Requests:
a: Below are a text on the Glasgow anarchist movement and some rows. Say whether each statement agrees with that text, answering yes or no and quoting the deciding words. (i) A refugee from the Paris Commune started the first anarchist group in Glasgow. (ii) The Glasgow people preferred to call themselves anarchists. (iii) The United States sent Emma Goldman into exile.
b: Count the lines of the rows below that contain the string "Left", with case counting. Reply with the number alone.

--- Source ---

Tuesday 6 March 2018, by ps

The Soviet Revolution of 1917 raised a wave of enthusiasm among workers all over the world. More and more radicals had felt estranged since the turn of the century by the various labor and socialist parties which had progressively turned their backs to internationalism and were growing impatient to gain electoral seats in their respective countries. The new-born Communist Parties rallied many anarchists, thus creating a split with the old-timers who soon became isolated both from the working class and the broader social movement except in Spain and Italy.

The era of revolutions gave the illusion that the tide was turning. Yet, the repressions that followed the series of insurrections that occurred in central Europe in the aftermath deprived the movement of some of its best leaders and speakers. The United States condemned to exile people like Emma Goldman or Alexander Berkman, and many organizers of the Industrial Workers of the World, whose ideas had enriched many discussions in English speaking countries abroad.

An examination of the Scottish landscape offers an outlook that may convey some insight on the issues which confronted the movement as a whole. This study is in progress and I hope that suggestions and research will progressively confirm or dismiss some of these educated guesses.

From what one can infer from the various individual recollections of the past, the Glasgow anarchist movement was a heritage of the Socialist League of which William Morris had been the great inspiration, though there is always some danger in drawing ideas from the past rather than from the social background in which the people live, even if both explanations are not incompatible.

It seems that a refugee from the Paris Commune, who settled in Glasgow with a woman named Macdonald, initiated the first anarchist group [1]. But the Glasgow people preferred to call themselves anti-parliamentarians, perhaps because like William Morris, they condemned the anarchist attentats. Such an epithet did give a poor reputation to the groups that adopted the name.

In certain respects, and in spite of persecution, militant activity offered many rewards. These were times when public medias hardly reached the masses, entertainments were mostly self-organized by the respective communities, "socialist" minded educators promoted youth activities and good public speakers attracted audiences.

--- Given information ---

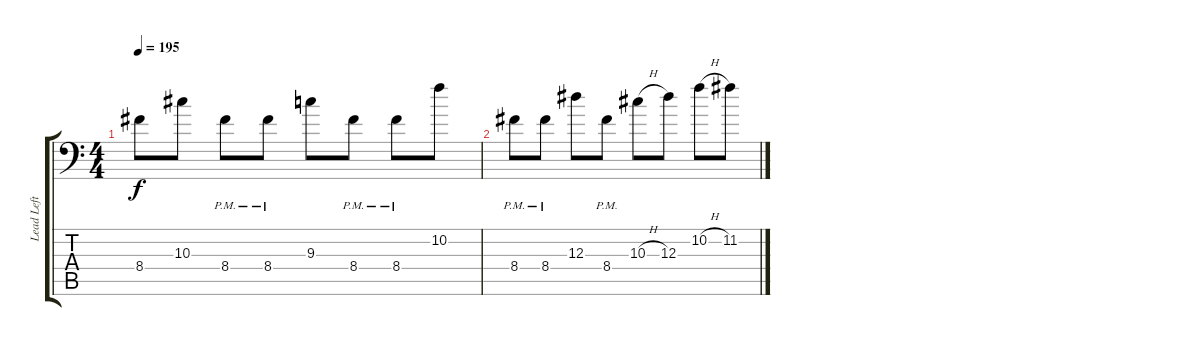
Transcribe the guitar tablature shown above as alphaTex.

\track ("Lead Left 2" "Lead Left ") {instrument distortionguitar}
\staff {score tabs}
\tuning (C4 G3 Eb3 Bb2 F2 Bb1) {hide}
\ts (4 4)
\tempo 195
\clef f4
\ks c
8.4.8{dy f} 10.3.8 8.4{pm}.8 8.4{pm}.8 9.3.8 8.4{pm}.8 8.4{pm}.8 10.2.8 |
8.4{pm}.8 8.4{pm}.8 12.3.8 8.4{pm}.8 10.3{h}.8 12.3.8 10.2{h}.8 11.2.8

---

Completed exercise:
a:
(i) Yes: "a refugee from the Paris Commune, who settled in Glasgow with a woman named Macdonald, initiated the first anarchist group"
(ii) No: "the Glasgow people preferred to call themselves anti-parliamentarians"
(iii) Yes: "The United States condemned to exile people like Emma Goldman or Alexander Berkman"

b: 1